- _TASK PROMPT_
Transcribe, word for word and without additions, each line below from the one containing "22: (250, 240)" through the one containing "49: (788, 331)", both ends included.

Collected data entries
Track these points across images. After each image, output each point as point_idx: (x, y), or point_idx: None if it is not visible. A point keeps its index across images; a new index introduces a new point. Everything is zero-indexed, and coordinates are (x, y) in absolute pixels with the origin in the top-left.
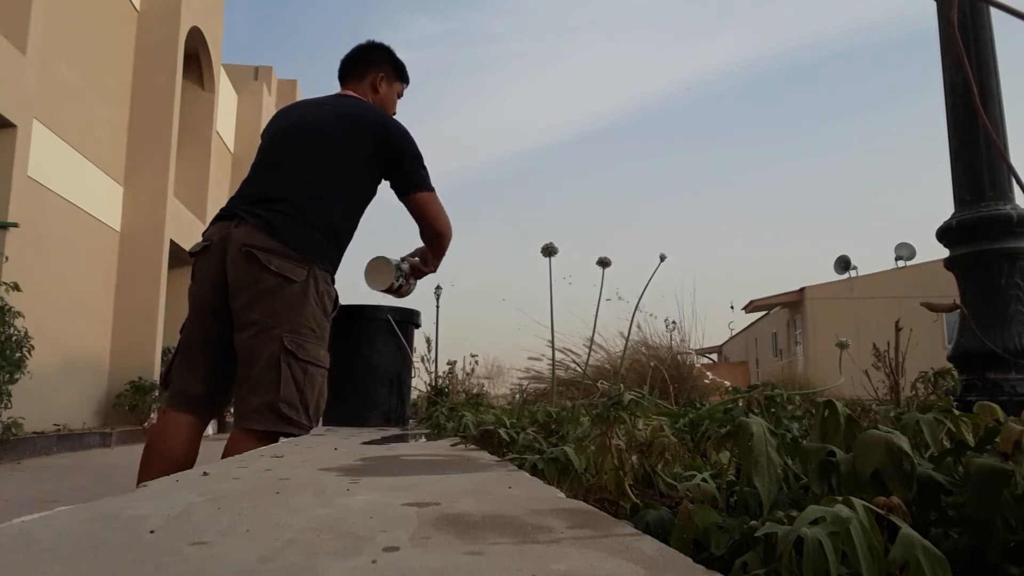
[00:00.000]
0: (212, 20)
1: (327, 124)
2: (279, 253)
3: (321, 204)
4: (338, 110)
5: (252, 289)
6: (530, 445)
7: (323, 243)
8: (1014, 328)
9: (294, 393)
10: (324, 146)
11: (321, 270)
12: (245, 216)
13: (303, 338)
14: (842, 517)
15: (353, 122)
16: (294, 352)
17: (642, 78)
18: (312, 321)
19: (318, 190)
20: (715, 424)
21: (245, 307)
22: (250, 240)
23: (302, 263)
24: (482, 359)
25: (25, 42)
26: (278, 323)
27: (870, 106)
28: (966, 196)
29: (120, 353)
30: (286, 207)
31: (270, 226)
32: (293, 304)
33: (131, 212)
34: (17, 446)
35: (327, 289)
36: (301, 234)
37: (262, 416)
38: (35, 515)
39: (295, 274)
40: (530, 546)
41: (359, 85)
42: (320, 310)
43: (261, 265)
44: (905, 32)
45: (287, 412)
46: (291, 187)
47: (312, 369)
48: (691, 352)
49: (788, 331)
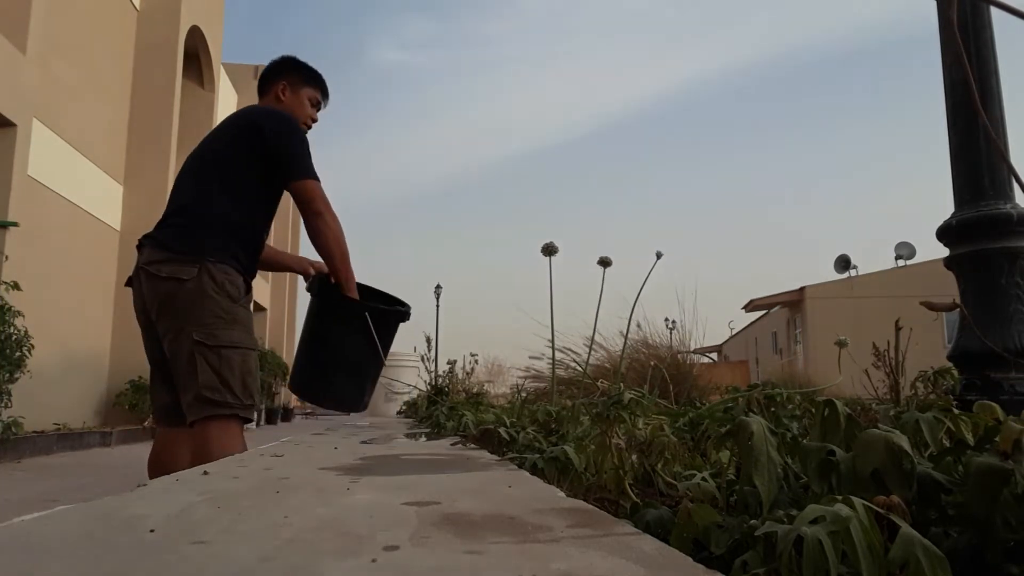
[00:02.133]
0: (212, 19)
1: (211, 136)
2: (167, 260)
3: (206, 206)
4: (221, 125)
5: (155, 301)
6: (530, 444)
7: (216, 239)
8: (1014, 327)
9: (212, 377)
10: (207, 155)
11: (216, 262)
12: (145, 242)
13: (211, 327)
14: (842, 516)
15: (229, 126)
16: (203, 342)
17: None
18: (217, 309)
19: (203, 195)
20: (715, 423)
21: (157, 319)
22: (147, 259)
23: (191, 262)
24: (482, 359)
25: (25, 41)
26: (184, 322)
27: (871, 106)
28: (966, 195)
29: (120, 352)
30: (175, 220)
31: (160, 242)
32: (192, 300)
33: (131, 212)
34: (17, 445)
35: (226, 278)
36: (187, 237)
37: (194, 408)
38: (35, 515)
39: (185, 273)
40: (530, 545)
41: (266, 98)
42: (223, 297)
43: (155, 277)
44: (905, 33)
45: (211, 396)
46: (180, 201)
47: (226, 352)
48: (691, 351)
49: (788, 330)
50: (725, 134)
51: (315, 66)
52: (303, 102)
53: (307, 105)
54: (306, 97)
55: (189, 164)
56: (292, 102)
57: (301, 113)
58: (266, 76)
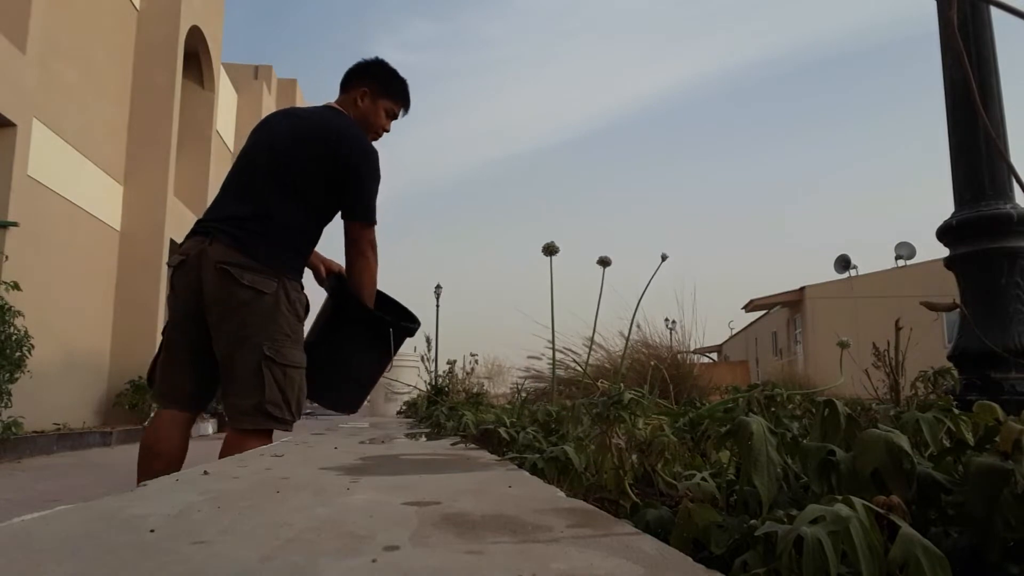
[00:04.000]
0: (212, 19)
1: (290, 144)
2: (250, 268)
3: (287, 219)
4: (304, 128)
5: (228, 302)
6: (530, 444)
7: (289, 257)
8: (1014, 327)
9: (277, 394)
10: (289, 163)
11: (291, 279)
12: (218, 234)
13: (280, 344)
14: (842, 516)
15: (316, 140)
16: (273, 358)
17: (641, 78)
18: (287, 327)
19: (284, 206)
20: (715, 423)
21: (221, 318)
22: (224, 257)
23: (272, 276)
24: (482, 358)
25: (25, 41)
26: (256, 332)
27: (871, 107)
28: (966, 195)
29: (120, 352)
30: (256, 226)
31: (241, 243)
32: (268, 314)
33: (131, 212)
34: (17, 445)
35: (298, 296)
36: (269, 249)
37: (252, 417)
38: (35, 515)
39: (266, 287)
40: (530, 545)
41: (345, 98)
42: (293, 316)
43: (234, 280)
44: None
45: (273, 412)
46: (260, 205)
47: (290, 371)
48: (691, 352)
49: (788, 330)
50: (725, 134)
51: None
52: (379, 112)
53: (383, 116)
54: (383, 108)
55: (264, 162)
56: (368, 110)
57: (376, 122)
58: (351, 75)
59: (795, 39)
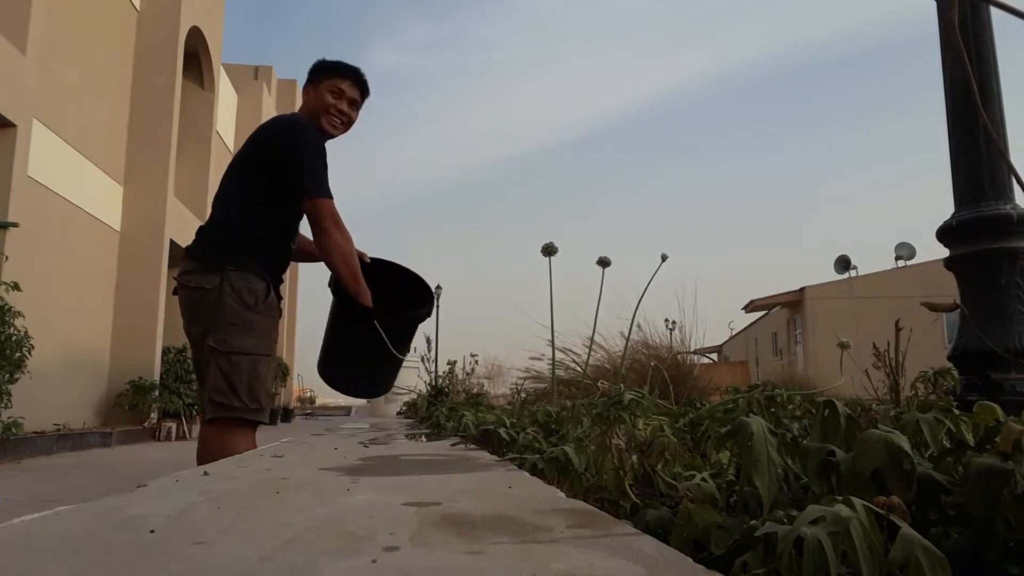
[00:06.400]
0: (212, 20)
1: (241, 150)
2: (195, 271)
3: (230, 217)
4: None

- _SOLUTION TO THE EXERCISE_
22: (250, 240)
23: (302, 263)
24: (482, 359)
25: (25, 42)
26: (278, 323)
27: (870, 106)
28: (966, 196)
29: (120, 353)
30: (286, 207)
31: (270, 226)
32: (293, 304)
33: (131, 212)
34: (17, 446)
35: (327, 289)
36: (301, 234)
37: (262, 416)
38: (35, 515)
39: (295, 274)
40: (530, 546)
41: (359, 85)
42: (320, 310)
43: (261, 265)
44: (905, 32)
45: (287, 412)
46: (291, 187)
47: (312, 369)
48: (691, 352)
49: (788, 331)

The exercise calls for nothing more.